Ms Harris, who describes herself as "middle class and from the country", says she has never seen so many people like herself "so brassed off" with the "disgraceful" state of Britain. But she blames the Tories, not Labour. The previous government, she says, spent 18 years putting no money into public services, from transport to housing. She also blames the rail chaos on the Tories for privatising the railways and fragmenting services.

Ms Harris was down in London for a "girls' weekend" - West End shows and shopping - with a relative, Andrea Heath, 38. They, too, could not cancel their long-planned trip. "I'm just glad that they are at last taking safety seriously," Ms Heath said. "It's just sad that it took further loss of life after Paddington [in which 31 people died]."

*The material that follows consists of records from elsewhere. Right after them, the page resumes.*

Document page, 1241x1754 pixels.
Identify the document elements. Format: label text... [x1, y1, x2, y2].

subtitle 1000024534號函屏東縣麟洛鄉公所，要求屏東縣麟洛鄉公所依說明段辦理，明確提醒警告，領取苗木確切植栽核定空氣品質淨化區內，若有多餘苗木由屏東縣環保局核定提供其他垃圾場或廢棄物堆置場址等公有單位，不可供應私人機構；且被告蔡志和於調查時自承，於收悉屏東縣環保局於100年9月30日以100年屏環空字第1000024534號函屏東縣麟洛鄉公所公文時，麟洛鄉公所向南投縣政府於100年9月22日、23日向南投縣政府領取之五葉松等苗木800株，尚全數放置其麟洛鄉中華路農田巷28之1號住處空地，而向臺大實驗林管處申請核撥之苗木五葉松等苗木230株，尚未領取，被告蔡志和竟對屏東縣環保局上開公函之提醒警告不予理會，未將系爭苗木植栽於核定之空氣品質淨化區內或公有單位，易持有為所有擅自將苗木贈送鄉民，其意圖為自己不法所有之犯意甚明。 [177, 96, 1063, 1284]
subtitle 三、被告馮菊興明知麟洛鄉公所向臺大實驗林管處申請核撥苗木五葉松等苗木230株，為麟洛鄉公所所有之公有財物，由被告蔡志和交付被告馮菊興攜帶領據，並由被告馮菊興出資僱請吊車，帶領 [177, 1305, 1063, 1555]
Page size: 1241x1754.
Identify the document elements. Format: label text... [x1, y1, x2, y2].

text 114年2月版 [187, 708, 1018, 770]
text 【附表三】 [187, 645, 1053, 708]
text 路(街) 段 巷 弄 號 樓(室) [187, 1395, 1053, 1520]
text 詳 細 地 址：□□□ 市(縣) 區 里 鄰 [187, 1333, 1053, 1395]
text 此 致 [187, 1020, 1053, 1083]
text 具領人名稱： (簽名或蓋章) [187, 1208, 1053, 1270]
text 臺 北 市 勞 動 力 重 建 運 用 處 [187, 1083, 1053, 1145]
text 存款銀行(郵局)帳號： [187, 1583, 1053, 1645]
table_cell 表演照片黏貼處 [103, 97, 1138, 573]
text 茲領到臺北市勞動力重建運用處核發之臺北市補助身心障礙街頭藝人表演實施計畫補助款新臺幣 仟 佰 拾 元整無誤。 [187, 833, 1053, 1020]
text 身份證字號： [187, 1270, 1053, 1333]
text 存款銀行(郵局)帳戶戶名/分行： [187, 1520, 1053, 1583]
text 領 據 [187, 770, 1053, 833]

Sue Harrison, 40, sitting nearby on the stone floor of the concourse, waiting for the Manchester train, was equally pragmatic. "My husband is a safety consultant and he says we just have to put up with this."

At King's Cross, passengers for the 11am to Edinburgh had been less calm. "It's just a nightmare," said one young woman, still waiting at 11.50am. "It's ridiculous that things get this bad before they act." Her friend rolled her eyes, and recited a litany of recent horrors on tubes, roads and rail that have convinced her Britain's infrastructure is about to collapse.

"And they try to persuade you to use public transport," she said before joining the stampede for the Edinburgh train as the gate was finally opened. The rumour was that the system of advance reservations had been abandoned. No one was taking any chances of being left standing.

Waterloo Station in south London was peculiarly quiet. Services were reduced, while passengers for most suburban destinations were only able to take trains to Clapham Junction before being transferred to a bus. On the longer services to Portsmouth and Southampton, there were delays of up to 30 minutes. "We had been expecting to be stressed," said one rail passenger assistant. "But people have been ever so nice".

Tourists had been easy to placate. "If they were looking to visit Hampton Court we just told them to go to Windsor Castle today and Hampton Court tomorrow," the assistant said. Commuters, of course, are not such a pushover.